◆ **The problem**
Copy everything from the start of the rows down through the line containing "Log entry: 140 km/h", character for character.

··· Data section

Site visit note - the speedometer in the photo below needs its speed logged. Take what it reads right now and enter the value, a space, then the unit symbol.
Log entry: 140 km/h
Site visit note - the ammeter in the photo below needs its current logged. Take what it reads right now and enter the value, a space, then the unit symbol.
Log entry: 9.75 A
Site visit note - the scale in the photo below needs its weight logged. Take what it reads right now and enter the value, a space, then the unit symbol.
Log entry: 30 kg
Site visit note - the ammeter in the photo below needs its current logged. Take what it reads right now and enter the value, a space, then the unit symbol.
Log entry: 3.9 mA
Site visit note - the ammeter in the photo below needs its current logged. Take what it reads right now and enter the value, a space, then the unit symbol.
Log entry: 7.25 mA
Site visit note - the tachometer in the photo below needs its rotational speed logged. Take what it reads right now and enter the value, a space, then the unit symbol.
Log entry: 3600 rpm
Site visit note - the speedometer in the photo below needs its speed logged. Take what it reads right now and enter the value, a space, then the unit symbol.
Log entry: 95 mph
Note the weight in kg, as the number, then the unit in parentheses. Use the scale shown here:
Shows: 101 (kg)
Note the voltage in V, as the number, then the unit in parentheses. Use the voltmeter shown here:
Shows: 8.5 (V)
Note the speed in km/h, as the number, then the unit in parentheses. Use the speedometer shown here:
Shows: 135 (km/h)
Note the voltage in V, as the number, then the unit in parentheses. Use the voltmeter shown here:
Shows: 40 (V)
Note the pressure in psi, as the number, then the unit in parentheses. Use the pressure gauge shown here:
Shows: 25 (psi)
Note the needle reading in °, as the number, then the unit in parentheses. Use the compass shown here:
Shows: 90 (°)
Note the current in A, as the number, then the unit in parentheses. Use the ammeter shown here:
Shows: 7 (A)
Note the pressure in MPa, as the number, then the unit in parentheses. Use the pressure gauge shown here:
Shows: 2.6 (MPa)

······

◆ **Answer for the task**
Site visit note - the speedometer in the photo below needs its speed logged. Take what it reads right now and enter the value, a space, then the unit symbol.
Log entry: 140 km/h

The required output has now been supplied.